Buffalo Approves Resolution to Rename City Street ‘Black Lives Matter’
The Black Lives Matter movement will officially be commemorated in Buffalo, New York.
This past Tuesday, June 23, the Buffalo Common Council passed a resolution to designate a city street to the Black Lives Matter movement. The sponsor of the resolution, Council President Darius G. Pridgen, revealed that an impassioned letter from a 17-year-old rising senior at the Frederick Law Olmsted school inspired the council to approve the legislation. The 17-year-old youth, Mekhi Edwards, eloquently explained in his letter that the renaming of a street to Black Lives Matter would empower the Black community and promote unity. It would legitimize the movement by ensuring that permanent, long-lasting action was taken to celebrate Black heritage and pay homage to the racial equity campaign. Edwards explained, “The purpose [of renaming a street] is awareness and then change. You can’t go anywhere if there’s no change.”
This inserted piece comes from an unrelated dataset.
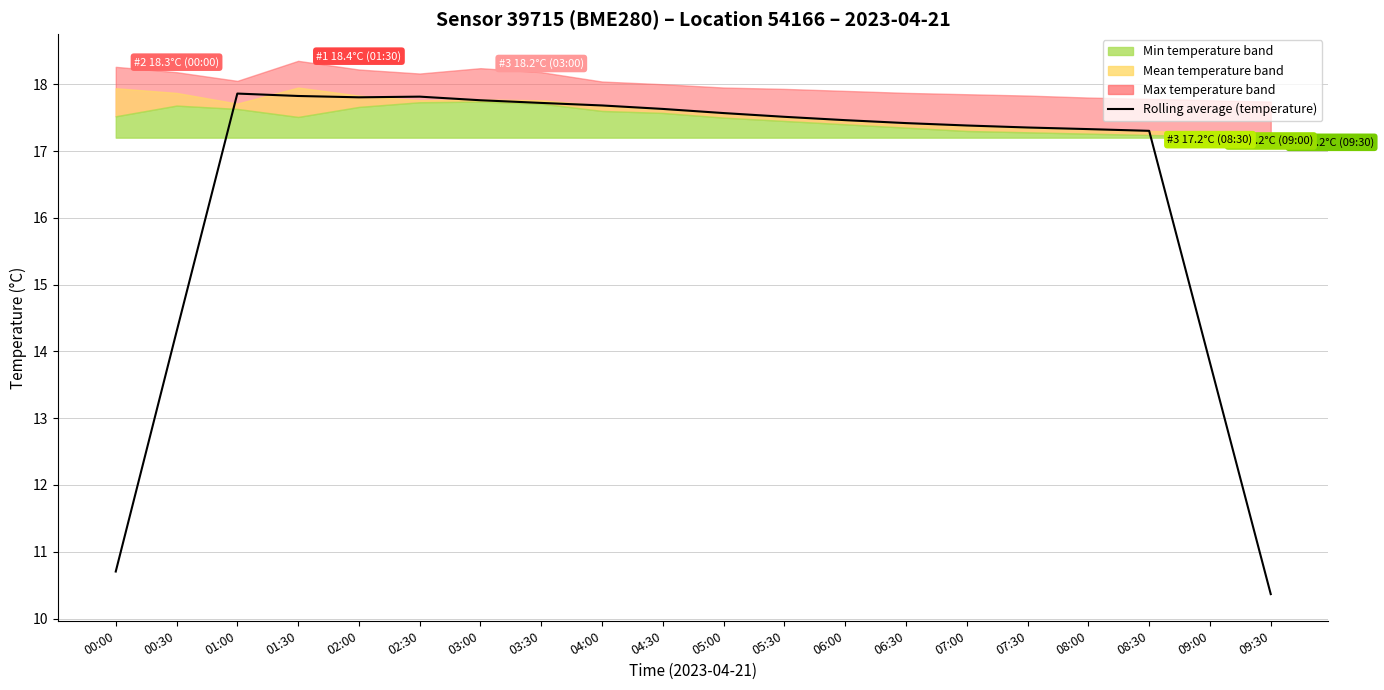

What is the average value?

16.5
Mekhi Edwards is going to be a senior at Frederick Law Olmsted school. Makhi and his friends have been watching the turmoil, the clashes, the racism unfold and decided to do something.https://t.co/dC3gMUmQP3
— News 4 Buffalo (@news4buffalo) June 24, 2020
This project, although officially approved, is still in the early works of development. Many logistical concerns need to be addressed, such as the location of this awaited, memorialized Black Lives Matter street.
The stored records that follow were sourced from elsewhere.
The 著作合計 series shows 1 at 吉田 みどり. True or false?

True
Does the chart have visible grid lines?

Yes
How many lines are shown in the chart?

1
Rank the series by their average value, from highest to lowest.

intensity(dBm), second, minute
Mekhi Edwards, 17, wrote the letter to Common Council President Darius Pridgen, who introduced the resolution. https://t.co/2gWCrUJNNR
— WGRZ (@WGRZ) June 13, 2020
This resolution is revolutionary, a step in the right direction. America eagerly exploits Black culture, but rarely celebrates and honors it: Black subculture has dramatically influenced the mainstream, from hairstyles and fashion, to popular slang, dance, and music. Your pregame playlist simply wouldn’t exist without Black culture.
Many “hipsters” mechanically consume and appropriate Black culture for personal enjoyment and profit. The American public is quick to embrace Black culture, to fangirl favorite artists, actors, and athletes. However, when it comes to championing Black Lives Matter, many individuals are less vocal. For many, Blackness seems to be a thing to consume, but not to engage with.
Activism is the bare minimum.
Fighting for BLACK LIVES is the bare minimum.
Calling out Rape Culture is the bare minimum.
Do not be content, there is ALWAYS more to be DONE.
— Kimiya deniseee (@Kimiya_denisee) June 24, 2020
People enlighten others on social media about the problematic nature of cultural appropriation.
here are some words and phrases that are aave.
– asf and af
– tea, spill the tea
– ain’t, issa, ian, ion, imma, dat, dem, doe, (anything where ‘th’ replaced with ‘d’ pic.twitter.com/6eAx6RRYH1
— zay♚ (@vivicntr) June 19, 2020
We commend Buffalo for taking this revolutionary action, for making this bold anti-racism statement and championing its Black residents. Color is not a crime, but silence is. How many more lives need to be lost? How many police brutality cases weren’t filmed? How do you promote safety and security within the Black community when the criminal wears a badge? Black Lives Matter…Black Lives Matter…Black Lives Matter; we’ll say it until we don’t need to say it anymore.